START Input for this task
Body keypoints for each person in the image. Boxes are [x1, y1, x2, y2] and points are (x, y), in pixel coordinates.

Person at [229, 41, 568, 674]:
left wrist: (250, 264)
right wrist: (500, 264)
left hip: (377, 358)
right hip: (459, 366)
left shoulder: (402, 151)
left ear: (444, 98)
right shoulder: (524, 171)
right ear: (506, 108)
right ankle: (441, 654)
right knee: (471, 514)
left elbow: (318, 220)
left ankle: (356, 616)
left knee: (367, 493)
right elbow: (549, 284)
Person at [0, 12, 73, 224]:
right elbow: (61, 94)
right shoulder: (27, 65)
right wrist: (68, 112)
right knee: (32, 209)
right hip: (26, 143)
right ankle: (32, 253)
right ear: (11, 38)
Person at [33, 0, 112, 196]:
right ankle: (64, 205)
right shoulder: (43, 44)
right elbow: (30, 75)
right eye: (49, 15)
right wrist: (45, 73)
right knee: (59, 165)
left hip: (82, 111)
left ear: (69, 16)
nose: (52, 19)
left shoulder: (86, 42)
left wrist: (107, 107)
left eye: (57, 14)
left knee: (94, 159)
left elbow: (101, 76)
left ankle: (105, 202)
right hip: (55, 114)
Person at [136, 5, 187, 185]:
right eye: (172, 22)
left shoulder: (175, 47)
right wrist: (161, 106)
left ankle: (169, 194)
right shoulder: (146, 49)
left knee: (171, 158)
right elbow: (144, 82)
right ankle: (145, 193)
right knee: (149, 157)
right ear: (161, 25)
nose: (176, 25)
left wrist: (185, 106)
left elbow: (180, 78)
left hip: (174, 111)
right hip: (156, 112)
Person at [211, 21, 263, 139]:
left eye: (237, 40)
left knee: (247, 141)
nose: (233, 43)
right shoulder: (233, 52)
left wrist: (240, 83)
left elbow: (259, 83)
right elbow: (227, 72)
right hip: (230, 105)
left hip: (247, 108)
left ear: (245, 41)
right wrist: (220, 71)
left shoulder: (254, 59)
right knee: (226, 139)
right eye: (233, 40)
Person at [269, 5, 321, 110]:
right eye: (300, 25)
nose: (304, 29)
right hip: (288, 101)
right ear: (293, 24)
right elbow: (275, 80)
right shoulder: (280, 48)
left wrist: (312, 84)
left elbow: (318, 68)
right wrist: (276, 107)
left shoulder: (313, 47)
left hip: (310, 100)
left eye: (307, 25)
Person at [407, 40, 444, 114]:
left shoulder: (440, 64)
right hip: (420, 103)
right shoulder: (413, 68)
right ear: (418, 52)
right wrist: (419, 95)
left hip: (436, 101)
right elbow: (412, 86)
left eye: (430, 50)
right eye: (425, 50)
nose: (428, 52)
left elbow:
END Input for this task
#### About this exercise:
In the answer, every line above should be retyped exactly.

#### Reply:
Body keypoints for each person in the image. Boxes are [x1, y1, x2, y2] and points are (x, y), in pixel coordinates.

Person at [229, 41, 568, 674]:
left wrist: (250, 264)
right wrist: (500, 264)
left hip: (377, 358)
right hip: (459, 366)
left shoulder: (402, 151)
left ear: (444, 98)
right shoulder: (524, 171)
right ear: (506, 108)
right ankle: (441, 654)
right knee: (471, 514)
left elbow: (318, 220)
left ankle: (356, 616)
left knee: (367, 493)
right elbow: (549, 284)
Person at [0, 12, 73, 224]:
right elbow: (61, 94)
right shoulder: (27, 65)
right wrist: (68, 112)
right knee: (32, 209)
right hip: (26, 143)
right ankle: (32, 253)
right ear: (11, 38)
Person at [33, 0, 112, 196]:
right ankle: (64, 205)
right shoulder: (43, 44)
right elbow: (30, 75)
right eye: (49, 15)
right wrist: (45, 73)
right knee: (59, 165)
left hip: (82, 111)
left ear: (69, 16)
nose: (52, 19)
left shoulder: (86, 42)
left wrist: (107, 107)
left eye: (57, 14)
left knee: (94, 159)
left elbow: (101, 76)
left ankle: (105, 202)
right hip: (55, 114)
Person at [136, 5, 187, 185]:
right eye: (172, 22)
left shoulder: (175, 47)
right wrist: (161, 106)
left ankle: (169, 194)
right shoulder: (146, 49)
left knee: (171, 158)
right elbow: (144, 82)
right ankle: (145, 193)
right knee: (149, 157)
right ear: (161, 25)
nose: (176, 25)
left wrist: (185, 106)
left elbow: (180, 78)
left hip: (174, 111)
right hip: (156, 112)
Person at [211, 21, 263, 139]:
left eye: (237, 40)
left knee: (247, 141)
nose: (233, 43)
right shoulder: (233, 52)
left wrist: (240, 83)
left elbow: (259, 83)
right elbow: (227, 72)
right hip: (230, 105)
left hip: (247, 108)
left ear: (245, 41)
right wrist: (220, 71)
left shoulder: (254, 59)
right knee: (226, 139)
right eye: (233, 40)
Person at [269, 5, 321, 110]:
right eye: (300, 25)
nose: (304, 29)
right hip: (288, 101)
right ear: (293, 24)
right elbow: (275, 80)
right shoulder: (280, 48)
left wrist: (312, 84)
left elbow: (318, 68)
right wrist: (276, 107)
left shoulder: (313, 47)
left hip: (310, 100)
left eye: (307, 25)
Person at [407, 40, 444, 114]:
left shoulder: (440, 64)
right hip: (420, 103)
right shoulder: (413, 68)
right ear: (418, 52)
right wrist: (419, 95)
left hip: (436, 101)
right elbow: (412, 86)
left eye: (430, 50)
right eye: (425, 50)
nose: (428, 52)
left elbow:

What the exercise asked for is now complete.